Rising Junior what to do?

Hey guys! So here I am again, once again coming back to this board for advice. But this time I’m actually kind of nearing the entrance before the grind now.

So, currently. I ended sophomore year with a cumulative of 3.88, not including my freshman year GPA from another school. (4.0) and I’m interning this summer at IBank. No I haven’t taken the LSAT yet but I have questions.
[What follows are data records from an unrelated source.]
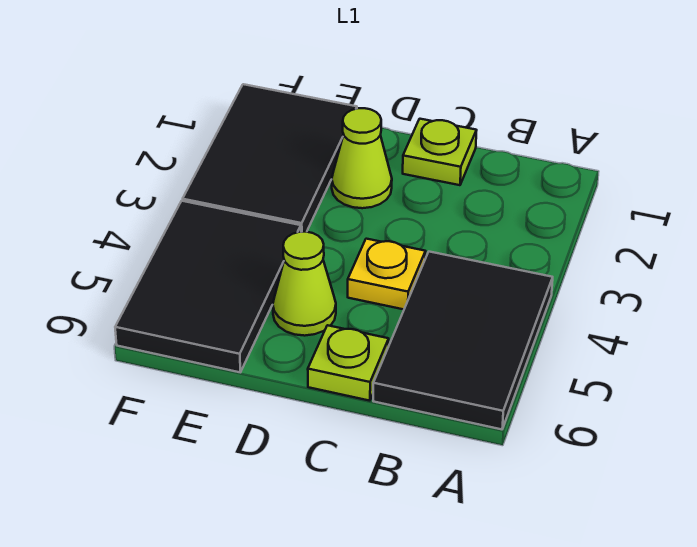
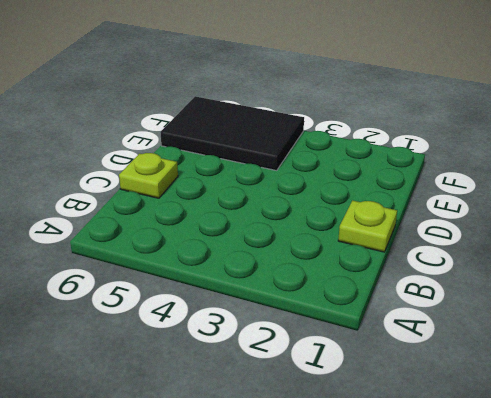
none -> black tile A4:B6 level 1
none -> yellow plate C4 level 1

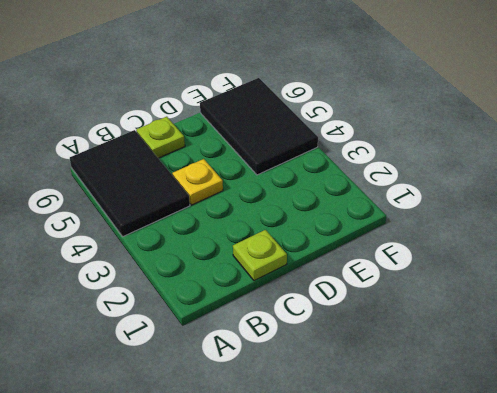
none -> lime cone D2 level 1
none -> lime cone D5 level 1

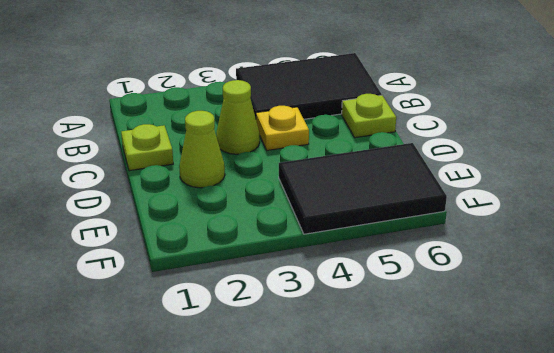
lime cone C3 level 1 -> lime cone D5 level 1
none -> black tile E1:F3 level 1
  1. When is it time for me to request the transcript from My freshman school to send over to the law schools I want to apply to?
  2. Is a good timeline to take a basic learn LSAT strats class in December then practice until deciding to test at March and June? I heard to only start practicing 3-6 months before you take an exam VERY RIGOUROUSLY EVERYDAY.
  3. As of now I have smartly lined up my classes junior year to where I think I can nail a 4.0 because of how many easy A’s I’m lining myself up with. I was wondering what other advices you all may give me, as I have come to this forum for an annual update but I am actually nearing the grind, and by next summer you all will already know my LSAT score! :D very excited to see if I can get into Harvard???

I also forgot to add I am well aware that things will be very different in law school and I’m prepared for the worst. But I just want to focus on getting into a great top law school right now.

  1. When you setup your LSAC account. (LSAC won't do anything until it receives all transcripts, so no rush.)
  2. Take the October test, after you graduate.
  3. see #2 above.
  1. Get some experience interning in law, if you can.
  2. Get some work experience.

@bluebayou what if one of my parent wants me to rush into law school right after undergrad?
@Demosthenes49 so, what kind of work experience do you recommend? like a clerk job or…?

Tell your parents they’re wrong. Any work experience will do. Some law schools prefer candidates with work experience. Legal employers definitely do.

^^small nit: ALL professional schools prefer work experience. Now, perhaps only Northwestern LAW requires it, but it is definitely as small plus factor everywhere else as you note.

Bingo.

And the reason that they are wrong is the chance for thousands of dollars of tax-free merit money with a high LSAT, which you can obtain with intensive prep after graduation.